## Task description
Return all of the data exactly, with nothing left out but the pictures.

## Excerpted data
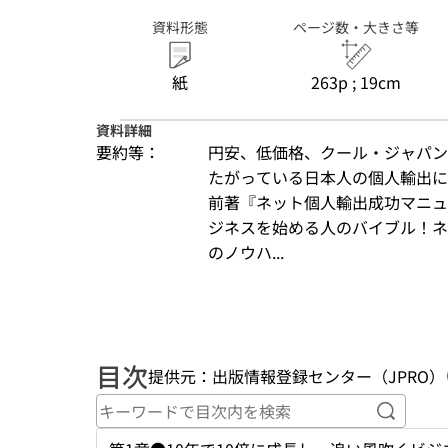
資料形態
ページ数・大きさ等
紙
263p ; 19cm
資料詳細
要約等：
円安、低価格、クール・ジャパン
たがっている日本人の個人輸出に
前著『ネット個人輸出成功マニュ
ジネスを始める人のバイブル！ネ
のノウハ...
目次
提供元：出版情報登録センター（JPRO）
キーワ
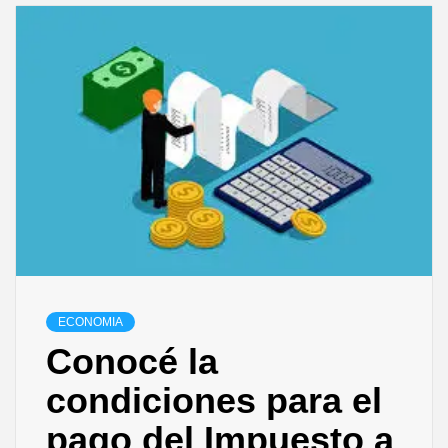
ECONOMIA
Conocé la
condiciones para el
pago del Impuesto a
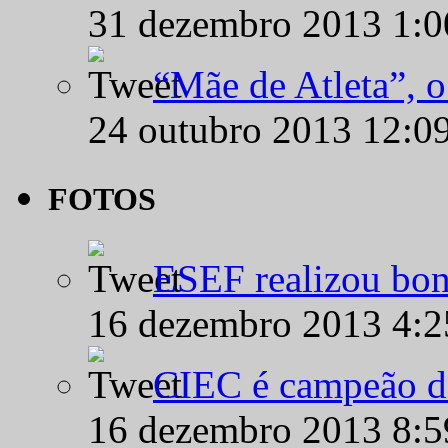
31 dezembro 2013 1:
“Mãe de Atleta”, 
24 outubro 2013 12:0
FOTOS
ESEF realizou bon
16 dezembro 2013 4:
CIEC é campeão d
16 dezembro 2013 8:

## Output of the exercise
資料形態
ページ数・大きさ等
紙
263p ; 19cm
資料詳細
要約等：
円安、低価格、クール・ジャパン
たがっている日本人の個人輸出に
前著『ネット個人輸出成功マニュ
ジネスを始める人のバイブル！ネ
のノウハ...
目次
提供元：出版情報登録センター（JPRO）
キーワ
ECONOMIA
Conocé la
condiciones para el
pago del Impuesto a
31 dezembro 2013 1:
“Mãe de Atleta”, 
24 outubro 2013 12:0
FOTOS
ESEF realizou bon
16 dezembro 2013 4:
CIEC é campeão d
16 dezembro 2013 8:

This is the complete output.